__What is being asked__
Switch "Cold water" to "Warm water" in the records from their first line through the line containing "more it shapes the color scheme.", and give only those lines back with nothing else changed.

────────────────────

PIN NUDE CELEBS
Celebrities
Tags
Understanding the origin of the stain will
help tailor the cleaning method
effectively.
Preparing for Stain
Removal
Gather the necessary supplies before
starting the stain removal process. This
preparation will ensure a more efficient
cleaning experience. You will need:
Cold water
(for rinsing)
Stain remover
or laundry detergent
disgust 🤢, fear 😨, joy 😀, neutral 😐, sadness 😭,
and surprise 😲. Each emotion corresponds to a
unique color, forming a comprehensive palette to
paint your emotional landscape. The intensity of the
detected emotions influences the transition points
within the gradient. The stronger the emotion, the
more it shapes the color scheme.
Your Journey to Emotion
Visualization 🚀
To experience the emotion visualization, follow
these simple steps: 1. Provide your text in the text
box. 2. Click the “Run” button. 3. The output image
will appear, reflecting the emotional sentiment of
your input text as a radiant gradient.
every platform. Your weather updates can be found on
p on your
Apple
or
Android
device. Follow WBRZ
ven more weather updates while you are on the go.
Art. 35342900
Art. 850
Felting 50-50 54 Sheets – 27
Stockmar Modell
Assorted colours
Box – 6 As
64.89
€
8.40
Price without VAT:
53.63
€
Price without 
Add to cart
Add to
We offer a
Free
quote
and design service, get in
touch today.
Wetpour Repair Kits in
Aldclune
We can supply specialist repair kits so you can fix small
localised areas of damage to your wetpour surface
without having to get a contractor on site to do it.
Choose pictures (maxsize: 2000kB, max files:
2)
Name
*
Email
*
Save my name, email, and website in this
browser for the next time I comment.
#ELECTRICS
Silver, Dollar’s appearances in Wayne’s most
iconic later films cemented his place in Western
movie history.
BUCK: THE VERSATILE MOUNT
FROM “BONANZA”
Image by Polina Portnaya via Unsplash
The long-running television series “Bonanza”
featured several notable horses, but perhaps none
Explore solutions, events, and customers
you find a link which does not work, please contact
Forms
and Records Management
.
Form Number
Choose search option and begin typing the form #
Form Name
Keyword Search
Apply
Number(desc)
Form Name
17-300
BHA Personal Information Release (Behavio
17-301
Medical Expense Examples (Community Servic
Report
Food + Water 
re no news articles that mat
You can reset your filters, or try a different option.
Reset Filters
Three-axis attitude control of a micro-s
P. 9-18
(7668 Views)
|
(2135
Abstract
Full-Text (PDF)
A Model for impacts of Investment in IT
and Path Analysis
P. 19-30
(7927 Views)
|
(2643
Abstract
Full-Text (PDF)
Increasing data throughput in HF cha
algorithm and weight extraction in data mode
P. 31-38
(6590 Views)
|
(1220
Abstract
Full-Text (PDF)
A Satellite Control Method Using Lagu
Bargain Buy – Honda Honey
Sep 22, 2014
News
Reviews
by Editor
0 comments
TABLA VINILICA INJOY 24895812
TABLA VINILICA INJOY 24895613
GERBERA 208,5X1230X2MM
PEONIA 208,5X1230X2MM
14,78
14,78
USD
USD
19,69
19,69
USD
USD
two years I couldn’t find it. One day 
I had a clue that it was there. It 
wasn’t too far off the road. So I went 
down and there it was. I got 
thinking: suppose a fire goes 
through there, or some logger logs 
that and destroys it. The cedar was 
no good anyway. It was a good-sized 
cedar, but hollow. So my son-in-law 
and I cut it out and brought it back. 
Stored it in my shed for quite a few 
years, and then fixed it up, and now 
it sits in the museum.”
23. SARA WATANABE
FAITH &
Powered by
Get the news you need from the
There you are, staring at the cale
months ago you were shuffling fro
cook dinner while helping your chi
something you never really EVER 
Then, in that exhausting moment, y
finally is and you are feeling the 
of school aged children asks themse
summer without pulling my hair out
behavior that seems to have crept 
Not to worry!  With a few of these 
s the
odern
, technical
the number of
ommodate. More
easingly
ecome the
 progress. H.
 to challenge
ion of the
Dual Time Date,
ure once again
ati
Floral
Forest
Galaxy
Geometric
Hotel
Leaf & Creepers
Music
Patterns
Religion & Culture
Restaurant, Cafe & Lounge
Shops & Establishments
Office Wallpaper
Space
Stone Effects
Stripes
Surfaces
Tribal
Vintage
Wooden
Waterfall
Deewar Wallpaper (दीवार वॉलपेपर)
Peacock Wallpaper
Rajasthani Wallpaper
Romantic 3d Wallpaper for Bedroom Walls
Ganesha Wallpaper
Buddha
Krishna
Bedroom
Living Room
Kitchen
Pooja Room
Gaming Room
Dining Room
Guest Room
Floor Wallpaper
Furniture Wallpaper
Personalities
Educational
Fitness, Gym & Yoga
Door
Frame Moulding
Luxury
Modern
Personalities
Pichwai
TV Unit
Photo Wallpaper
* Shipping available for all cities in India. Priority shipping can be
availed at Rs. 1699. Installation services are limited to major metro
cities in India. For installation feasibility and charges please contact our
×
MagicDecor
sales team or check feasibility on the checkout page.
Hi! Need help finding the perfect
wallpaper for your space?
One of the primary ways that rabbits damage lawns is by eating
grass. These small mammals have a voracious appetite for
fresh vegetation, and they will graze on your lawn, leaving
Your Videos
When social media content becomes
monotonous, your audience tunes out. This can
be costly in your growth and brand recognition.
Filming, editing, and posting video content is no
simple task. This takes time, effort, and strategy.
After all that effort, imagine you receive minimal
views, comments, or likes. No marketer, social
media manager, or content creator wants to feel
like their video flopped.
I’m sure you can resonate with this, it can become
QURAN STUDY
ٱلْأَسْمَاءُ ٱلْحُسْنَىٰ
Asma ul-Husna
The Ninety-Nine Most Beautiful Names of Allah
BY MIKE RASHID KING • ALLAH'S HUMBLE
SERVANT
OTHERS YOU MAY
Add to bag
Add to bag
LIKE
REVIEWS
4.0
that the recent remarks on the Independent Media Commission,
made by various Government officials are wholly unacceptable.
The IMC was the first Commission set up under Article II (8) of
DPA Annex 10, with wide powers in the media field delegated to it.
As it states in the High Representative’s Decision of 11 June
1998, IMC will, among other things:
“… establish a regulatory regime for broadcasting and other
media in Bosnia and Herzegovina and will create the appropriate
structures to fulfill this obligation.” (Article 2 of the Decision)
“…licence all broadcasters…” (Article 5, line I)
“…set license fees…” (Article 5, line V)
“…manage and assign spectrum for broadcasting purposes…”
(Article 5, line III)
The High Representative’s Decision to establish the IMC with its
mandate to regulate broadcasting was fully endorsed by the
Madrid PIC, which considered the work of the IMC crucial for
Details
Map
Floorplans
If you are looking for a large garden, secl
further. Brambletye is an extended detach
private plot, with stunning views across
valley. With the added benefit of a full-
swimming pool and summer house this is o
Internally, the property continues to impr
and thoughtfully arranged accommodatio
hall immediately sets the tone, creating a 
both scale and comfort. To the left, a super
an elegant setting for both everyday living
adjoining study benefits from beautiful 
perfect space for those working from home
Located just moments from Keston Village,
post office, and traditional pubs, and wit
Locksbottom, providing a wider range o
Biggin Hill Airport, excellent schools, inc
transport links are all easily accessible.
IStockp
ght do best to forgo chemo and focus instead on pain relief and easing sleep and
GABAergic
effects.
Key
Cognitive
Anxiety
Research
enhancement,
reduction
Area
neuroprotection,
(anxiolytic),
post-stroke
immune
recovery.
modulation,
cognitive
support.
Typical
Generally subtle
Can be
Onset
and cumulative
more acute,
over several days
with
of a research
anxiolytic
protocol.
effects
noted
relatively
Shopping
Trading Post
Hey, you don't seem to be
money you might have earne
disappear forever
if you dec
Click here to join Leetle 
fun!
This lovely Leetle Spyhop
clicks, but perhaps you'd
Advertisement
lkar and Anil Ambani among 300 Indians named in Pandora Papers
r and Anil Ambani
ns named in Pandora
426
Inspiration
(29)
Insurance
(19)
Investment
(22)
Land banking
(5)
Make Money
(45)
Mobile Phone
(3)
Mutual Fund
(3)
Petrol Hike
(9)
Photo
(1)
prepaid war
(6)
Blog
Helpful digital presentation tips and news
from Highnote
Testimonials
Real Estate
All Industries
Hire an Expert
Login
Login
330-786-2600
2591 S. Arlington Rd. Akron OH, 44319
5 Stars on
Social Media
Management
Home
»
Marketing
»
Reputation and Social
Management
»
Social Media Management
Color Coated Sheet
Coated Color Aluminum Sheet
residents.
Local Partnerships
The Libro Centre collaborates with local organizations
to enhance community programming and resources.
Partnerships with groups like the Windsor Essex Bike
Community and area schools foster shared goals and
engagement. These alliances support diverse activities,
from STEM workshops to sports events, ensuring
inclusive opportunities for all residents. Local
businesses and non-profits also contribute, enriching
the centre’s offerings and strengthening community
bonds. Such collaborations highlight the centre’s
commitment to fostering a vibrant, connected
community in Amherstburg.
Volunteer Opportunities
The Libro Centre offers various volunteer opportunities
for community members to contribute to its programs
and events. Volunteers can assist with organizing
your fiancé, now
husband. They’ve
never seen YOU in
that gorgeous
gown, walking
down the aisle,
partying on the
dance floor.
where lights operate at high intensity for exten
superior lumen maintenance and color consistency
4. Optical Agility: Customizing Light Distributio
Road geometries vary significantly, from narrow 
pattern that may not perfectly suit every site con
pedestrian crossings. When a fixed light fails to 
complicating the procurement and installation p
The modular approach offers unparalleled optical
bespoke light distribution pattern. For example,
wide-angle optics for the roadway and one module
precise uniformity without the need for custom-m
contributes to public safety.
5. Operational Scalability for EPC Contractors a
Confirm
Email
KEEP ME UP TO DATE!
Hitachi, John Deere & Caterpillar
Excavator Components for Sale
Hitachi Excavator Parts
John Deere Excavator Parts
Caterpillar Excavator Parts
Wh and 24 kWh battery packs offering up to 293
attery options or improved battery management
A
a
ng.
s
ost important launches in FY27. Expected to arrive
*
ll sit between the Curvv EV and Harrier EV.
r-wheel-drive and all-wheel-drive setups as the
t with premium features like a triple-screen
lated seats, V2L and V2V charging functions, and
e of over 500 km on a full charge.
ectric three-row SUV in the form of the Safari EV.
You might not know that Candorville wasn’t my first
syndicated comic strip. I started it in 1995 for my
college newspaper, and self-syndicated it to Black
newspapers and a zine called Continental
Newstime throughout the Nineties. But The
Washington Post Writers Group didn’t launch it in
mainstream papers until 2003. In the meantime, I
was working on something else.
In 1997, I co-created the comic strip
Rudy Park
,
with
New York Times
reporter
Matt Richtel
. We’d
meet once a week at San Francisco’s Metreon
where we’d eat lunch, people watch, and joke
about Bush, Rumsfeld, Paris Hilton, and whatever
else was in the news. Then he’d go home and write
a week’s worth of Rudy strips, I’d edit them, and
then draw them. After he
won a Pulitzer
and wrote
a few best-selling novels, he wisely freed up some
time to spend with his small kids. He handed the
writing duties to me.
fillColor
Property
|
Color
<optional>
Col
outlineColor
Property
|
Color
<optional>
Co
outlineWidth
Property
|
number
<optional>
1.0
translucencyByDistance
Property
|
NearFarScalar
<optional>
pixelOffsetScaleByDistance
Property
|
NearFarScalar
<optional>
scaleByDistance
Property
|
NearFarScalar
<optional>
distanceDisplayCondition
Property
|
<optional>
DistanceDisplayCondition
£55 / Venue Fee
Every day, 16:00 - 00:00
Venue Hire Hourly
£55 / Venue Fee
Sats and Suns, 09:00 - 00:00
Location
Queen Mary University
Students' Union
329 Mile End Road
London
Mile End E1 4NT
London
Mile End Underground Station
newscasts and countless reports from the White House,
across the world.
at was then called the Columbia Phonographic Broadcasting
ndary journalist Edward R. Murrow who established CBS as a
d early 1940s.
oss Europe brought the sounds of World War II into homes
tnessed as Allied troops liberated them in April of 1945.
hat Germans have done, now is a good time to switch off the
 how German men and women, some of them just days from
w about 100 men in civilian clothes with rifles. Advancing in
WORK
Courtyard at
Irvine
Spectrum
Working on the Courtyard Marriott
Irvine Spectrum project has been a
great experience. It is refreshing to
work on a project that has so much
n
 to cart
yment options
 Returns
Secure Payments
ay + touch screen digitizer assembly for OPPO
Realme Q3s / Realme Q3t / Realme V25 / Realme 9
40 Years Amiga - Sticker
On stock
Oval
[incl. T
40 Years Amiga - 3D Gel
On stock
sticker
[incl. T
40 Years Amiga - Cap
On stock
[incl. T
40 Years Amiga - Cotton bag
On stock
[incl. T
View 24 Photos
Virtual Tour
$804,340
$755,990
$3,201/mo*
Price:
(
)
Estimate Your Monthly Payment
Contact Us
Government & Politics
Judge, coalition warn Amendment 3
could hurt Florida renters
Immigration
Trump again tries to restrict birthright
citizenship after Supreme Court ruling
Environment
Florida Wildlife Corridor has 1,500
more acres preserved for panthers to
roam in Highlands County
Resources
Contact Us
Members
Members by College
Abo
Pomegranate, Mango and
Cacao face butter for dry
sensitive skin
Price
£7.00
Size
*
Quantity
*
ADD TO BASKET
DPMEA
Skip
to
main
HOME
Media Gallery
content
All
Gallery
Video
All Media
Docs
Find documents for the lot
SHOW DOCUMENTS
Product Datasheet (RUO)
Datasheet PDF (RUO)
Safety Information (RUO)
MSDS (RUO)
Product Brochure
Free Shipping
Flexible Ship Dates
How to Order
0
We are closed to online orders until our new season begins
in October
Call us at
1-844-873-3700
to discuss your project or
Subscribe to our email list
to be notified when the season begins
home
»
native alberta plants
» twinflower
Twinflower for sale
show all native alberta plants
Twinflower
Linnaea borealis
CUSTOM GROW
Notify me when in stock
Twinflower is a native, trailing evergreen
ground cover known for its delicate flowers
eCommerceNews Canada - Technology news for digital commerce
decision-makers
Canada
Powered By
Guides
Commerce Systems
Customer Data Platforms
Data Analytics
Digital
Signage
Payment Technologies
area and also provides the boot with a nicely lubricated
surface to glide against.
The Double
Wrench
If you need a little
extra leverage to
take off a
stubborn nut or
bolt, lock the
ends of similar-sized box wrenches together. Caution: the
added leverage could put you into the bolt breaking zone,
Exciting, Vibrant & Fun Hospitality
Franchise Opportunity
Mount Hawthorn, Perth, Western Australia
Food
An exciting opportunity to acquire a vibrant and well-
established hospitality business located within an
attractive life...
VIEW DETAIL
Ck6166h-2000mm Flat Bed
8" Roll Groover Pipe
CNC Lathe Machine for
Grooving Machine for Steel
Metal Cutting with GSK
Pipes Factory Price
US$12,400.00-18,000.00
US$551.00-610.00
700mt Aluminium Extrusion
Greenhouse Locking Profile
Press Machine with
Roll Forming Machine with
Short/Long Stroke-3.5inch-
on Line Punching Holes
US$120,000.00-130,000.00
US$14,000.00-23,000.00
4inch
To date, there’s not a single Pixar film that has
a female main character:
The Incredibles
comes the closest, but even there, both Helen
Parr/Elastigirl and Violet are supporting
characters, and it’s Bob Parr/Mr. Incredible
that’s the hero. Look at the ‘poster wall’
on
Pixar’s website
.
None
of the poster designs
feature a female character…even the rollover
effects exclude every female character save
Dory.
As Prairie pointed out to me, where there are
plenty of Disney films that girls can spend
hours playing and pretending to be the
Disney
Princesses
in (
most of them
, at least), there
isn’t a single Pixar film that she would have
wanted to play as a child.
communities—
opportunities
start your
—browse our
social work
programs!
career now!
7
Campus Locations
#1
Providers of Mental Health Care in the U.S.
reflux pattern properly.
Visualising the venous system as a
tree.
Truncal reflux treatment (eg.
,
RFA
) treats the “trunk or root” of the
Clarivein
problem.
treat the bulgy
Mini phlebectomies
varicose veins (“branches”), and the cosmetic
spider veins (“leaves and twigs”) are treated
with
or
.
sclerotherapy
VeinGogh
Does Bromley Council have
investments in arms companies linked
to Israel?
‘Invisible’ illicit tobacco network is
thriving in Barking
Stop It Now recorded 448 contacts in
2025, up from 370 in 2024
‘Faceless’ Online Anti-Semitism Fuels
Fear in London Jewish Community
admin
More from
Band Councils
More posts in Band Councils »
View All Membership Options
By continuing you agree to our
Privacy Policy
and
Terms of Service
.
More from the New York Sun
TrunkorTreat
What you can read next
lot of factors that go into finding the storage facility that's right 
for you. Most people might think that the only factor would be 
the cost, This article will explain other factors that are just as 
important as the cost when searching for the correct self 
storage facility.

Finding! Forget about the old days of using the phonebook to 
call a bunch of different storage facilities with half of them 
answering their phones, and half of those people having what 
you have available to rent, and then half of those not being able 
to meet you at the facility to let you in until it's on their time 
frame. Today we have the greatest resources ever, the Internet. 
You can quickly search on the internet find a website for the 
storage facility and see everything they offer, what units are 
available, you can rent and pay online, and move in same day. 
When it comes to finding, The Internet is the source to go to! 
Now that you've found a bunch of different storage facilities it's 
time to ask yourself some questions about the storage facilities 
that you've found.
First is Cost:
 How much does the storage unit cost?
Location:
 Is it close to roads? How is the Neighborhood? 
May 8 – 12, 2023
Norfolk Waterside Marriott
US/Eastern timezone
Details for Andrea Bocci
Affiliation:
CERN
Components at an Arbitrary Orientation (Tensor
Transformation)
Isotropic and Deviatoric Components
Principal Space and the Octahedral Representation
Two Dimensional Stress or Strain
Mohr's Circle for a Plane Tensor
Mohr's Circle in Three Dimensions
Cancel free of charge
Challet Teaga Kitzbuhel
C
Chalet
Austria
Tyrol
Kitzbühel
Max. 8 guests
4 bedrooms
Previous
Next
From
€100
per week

────────────────────

__Solved exercise__
PIN NUDE CELEBS
Celebrities
Tags
Understanding the origin of the stain will
help tailor the cleaning method
effectively.
Preparing for Stain
Removal
Gather the necessary supplies before
starting the stain removal process. This
preparation will ensure a more efficient
cleaning experience. You will need:
Warm water
(for rinsing)
Stain remover
or laundry detergent
disgust 🤢, fear 😨, joy 😀, neutral 😐, sadness 😭,
and surprise 😲. Each emotion corresponds to a
unique color, forming a comprehensive palette to
paint your emotional landscape. The intensity of the
detected emotions influences the transition points
within the gradient. The stronger the emotion, the
more it shapes the color scheme.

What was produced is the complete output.